Pour ce nouvel entretien, Pascale De Jonckheere a accepté de se prêter au jeu de nos questions. Après avoir exercé en qualité d'avocat, elle est devenue juriste d'entreprise. Parallèlement, depuis quelques années, elle est également juge consulaire auprès du Tribunal de Commerce de Bruxelles. Riche de toutes ces expériences professionnelles, elle nous livre pour Questions pour un juriste sa vision et son approche du métier de juriste d'entreprise. Une bonne - et passionnante - lecture à tous !
Laurence Durodez (LexGo) : Qu'est-ce qui a motivé votre choix pour des études en droit et plus particulièrement pour la profession de juriste d'entreprise ?
Pascale De Jonckheere : Le droit m'intéressait parce qu'il nous concerne tous. Il intervient dans les relations familiales, sociales, politiques et économiques.
J'étais attirée tant par la profession d'avocat que par la profession de juriste d'entreprise. Je savais qu'à l'issue des études, j'aurais le choix entre plusieurs métiers.
LD : A votre avis, est-il opportun d'entreprendre une spécialisation - et si oui laquelle - pour exercer les fonctions de juriste d'entreprise ?
PDJ : Pour le jeune diplômé, une spécialisation sera certainement un atout.
Une connaissance approfondie du droit social ou du droit fiscal sera requise pour certaines fonctions. Pour d'autres fonctions, une spécialisation en propriété intellectuelle, en droit des nouvelles technologies, ou encore en droit de la concurrence sera un plus.
Après l'obtention de mon Master, je me suis spécialisée d'abord en droit comparé, ensuite en droit des sociétés, en horaires décalés et en cours du soir. La formation en droit comparé a probablement contribué à me préparer à travailler à l'international, mais je l'ai plutôt suivie par curiosité et par intérêt personnel.

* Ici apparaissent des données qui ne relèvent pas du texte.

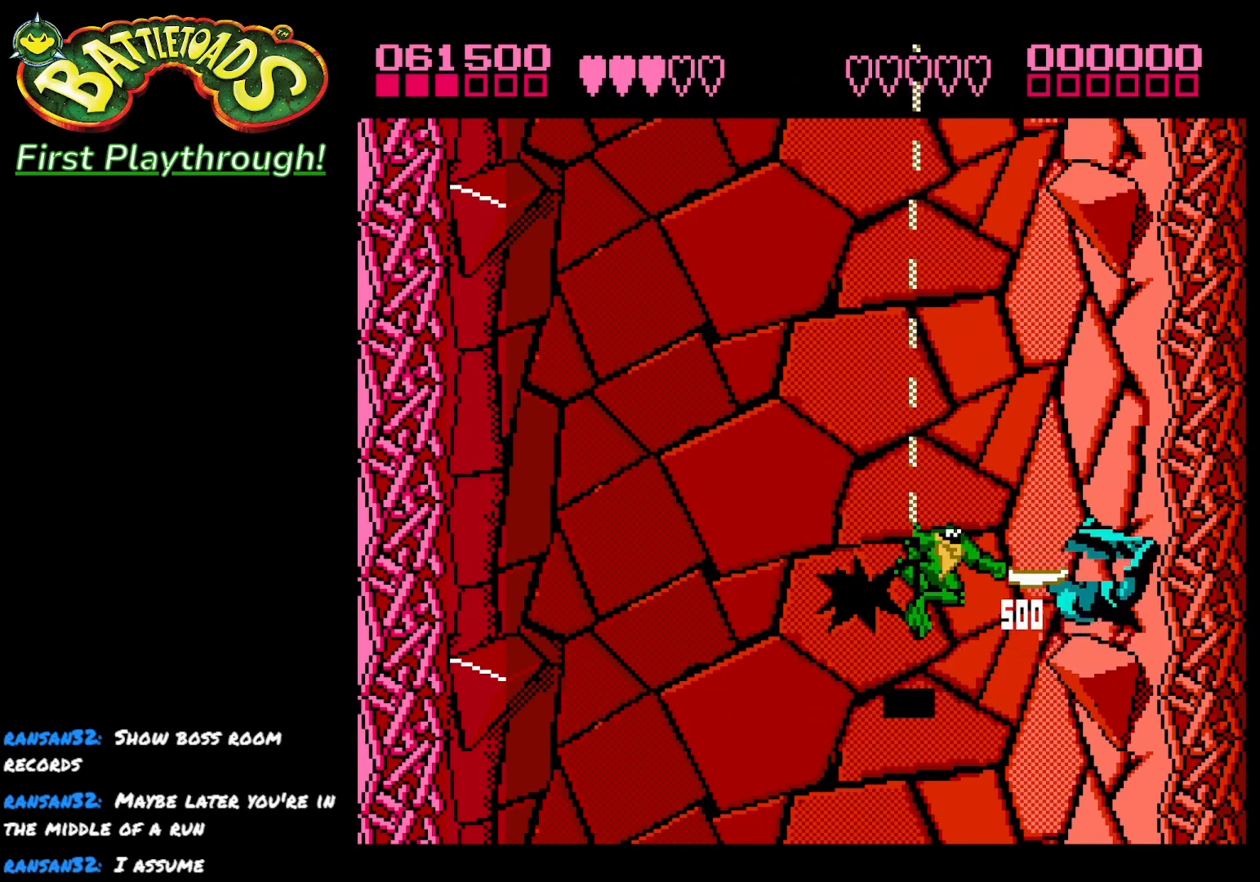
{"buttons": [], "left_stick": "center", "right_stick": "center", "events": [[317, "X", "down"], [450, "X", "up"]]}
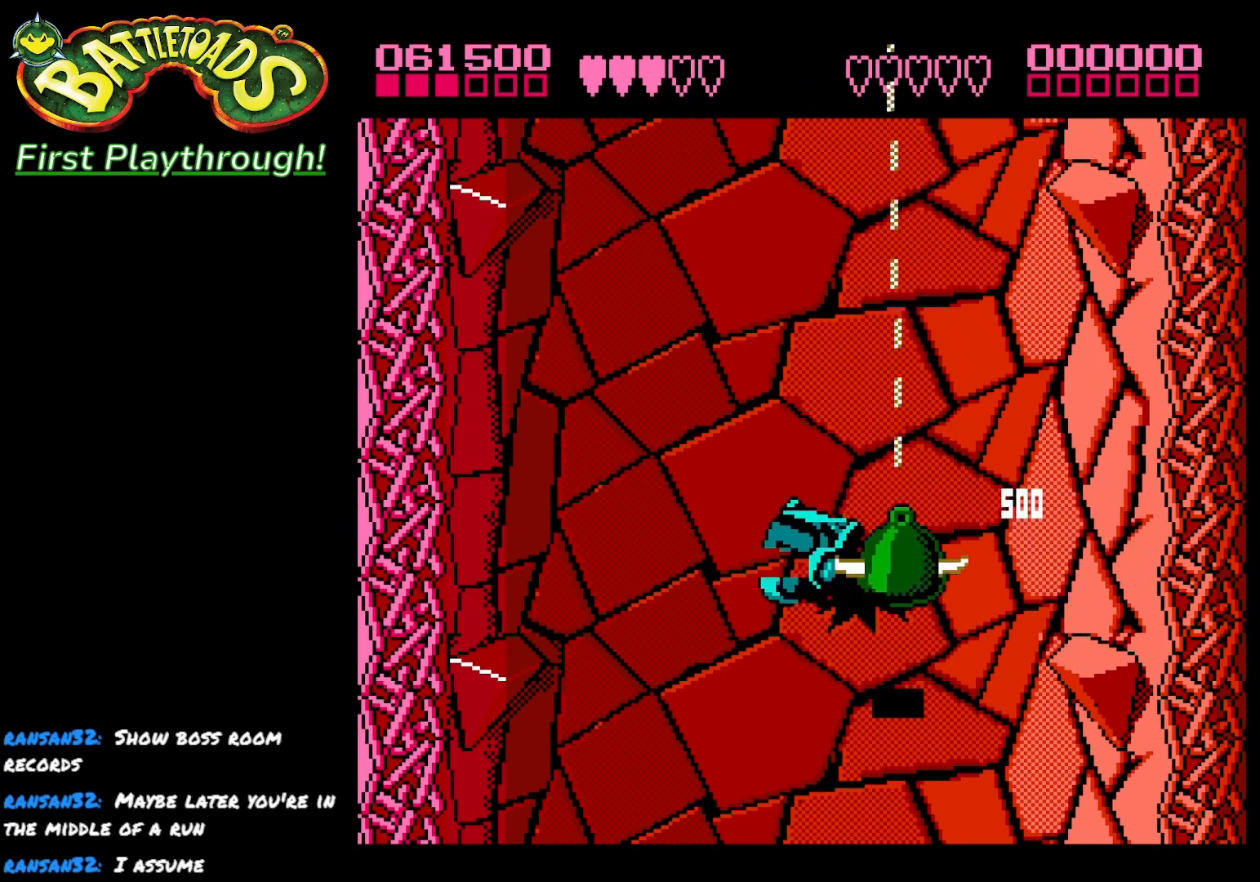
{"buttons": [], "left_stick": "center", "right_stick": "center", "events": []}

J'ai aussi entamé une formation en fiscalité, mais je n'ai pas persévéré... Si on décide de se spécialiser, je pense qu'il faut se laisser guider dans son choix par les matières qu'on a vraiment envie de pratiquer plus tard.
Une spécialisation n'est certainement pas un must. Il ne faut pas sous-estimer la formation sur le terrain. A choisir je recommanderais plutôt la maîtrise (approfondie) d'une langue étrangère complémentaire.
LD : Pour continuer avec la formation, pensez-vous utile ou nécessaire de créer un master spécifique donnant d'office accès à la profession de juriste d'entreprise ?
PDJ: Je ne pense pas que cela soit nécessaire. L'Institut des Juristes d'Entreprise dispense déjà des formations qui nous visent particulièrement. Ces formations sont très bien faites, elles sont pratiques et interactives, et on peut les suivre à son rythme et selon ses centres d'intérêt.
LD : Après avoir fait des études de droit, de nombreux métiers « juridiques » s'offrent aux jeunes diplômés et le choix n'est pas toujours évident. Si vous deviez leur présenter brièvement votre métier de juriste d'entreprise, que leur diriez-vous ?
PDJ : Traditionnellement, les études juridiques préparent à une carrière d'avocat, de juriste d'entreprise, de magistrat; en outre, la formation juridique peut également créer la voie à une ambition de créer sa propre entreprise, ou de s'engager dans une carrière politique ou académique ; ce ne sont que quelques exemples...Ainsi, plusieurs voies s'offrent au jeune diplômé.
Et ce choix n'est pas nécessairement définitif ! On peut changer de voie en cours de route, même plusieurs fois, voire même combiner différents métiers...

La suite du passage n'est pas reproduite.